3.  “After nearly a year of being Covidly-unemployed, while dealing with a handful of non-Covid health crises that kept me from an active, ongoing job search, I am now happily gainfully employed at an amazing organization in a role both well-suited for my current strengths, but offers an opportunities to learn and grow in my field.

It is kind of unusual how it happened. Over the summer, I had what I thought was an amazing virtual interview with a nonprofit organization that is small but does great work. When I didn’t hear back from them during their given timeframe, I was pretty bummed (and admittedly, too afraid to reach out in case I had been wildly off-base about my perceptions of the interview). While I never heard from them again, I did hear from the woman who actually got the job. She had been tasked to interview for her replacement at another highly-respected local nonprofit (an affiliate of a larger, national, and very well-known organization) and had asked her new boss (the lady I previously interviewed with) for other top candidates they had been considering before she ultimately got the role. Apparently, I was on that list. I virtually interviewed with my predecessor, who seems amazing and I completely understand why she got the original job, and then interviewed in person with the CFO and CEO. Two weeks of background and reference checks later, I was in my new office and this wonderful organization, with a larger paycheck than I’ve ever previously received.

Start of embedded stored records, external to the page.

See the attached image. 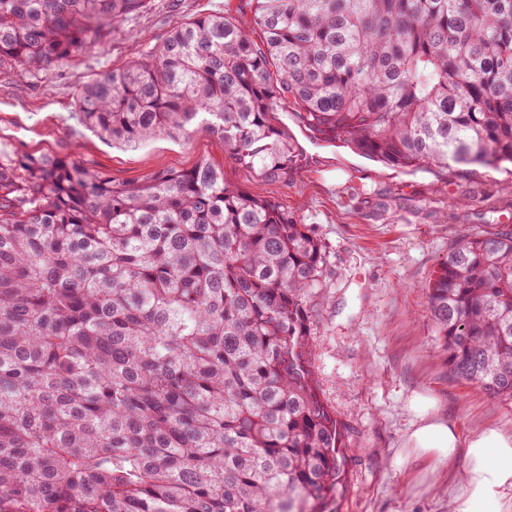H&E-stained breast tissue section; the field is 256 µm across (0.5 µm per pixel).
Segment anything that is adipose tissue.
I'll return each mask as SVG.
<instances>
[{"label":"adipose tissue","mask_w":512,"mask_h":512,"mask_svg":"<svg viewBox=\"0 0 512 512\" xmlns=\"http://www.w3.org/2000/svg\"><path fill=\"white\" fill-rule=\"evenodd\" d=\"M406 411L410 421L402 445L431 460L434 471L447 473L451 512H478L486 504L512 512V430L487 424L462 434L438 401L422 392L411 395Z\"/></svg>","instance_id":"ef3b65f1"}]
</instances>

A month in, and so far, it seems like all you could want from a nonprofit. The culture is welcoming and passionate about the work, the CEO is an absolute inspiration, the organization truly cares about inclusion and diversity (in a very money-where-your-mouth-is-way, not just lip service), and unlike some of my jobs in the past, they actually have their crap together. Also, my predecessor is so organized, that my transition into the role has been as seamless as possible. I know the words dream job are silly, but I feel this is exactly where I want to be right now. And Alison, without your advice and guidance through the years, I know this would not have happened. Thank you so much. Yay to another Friday.”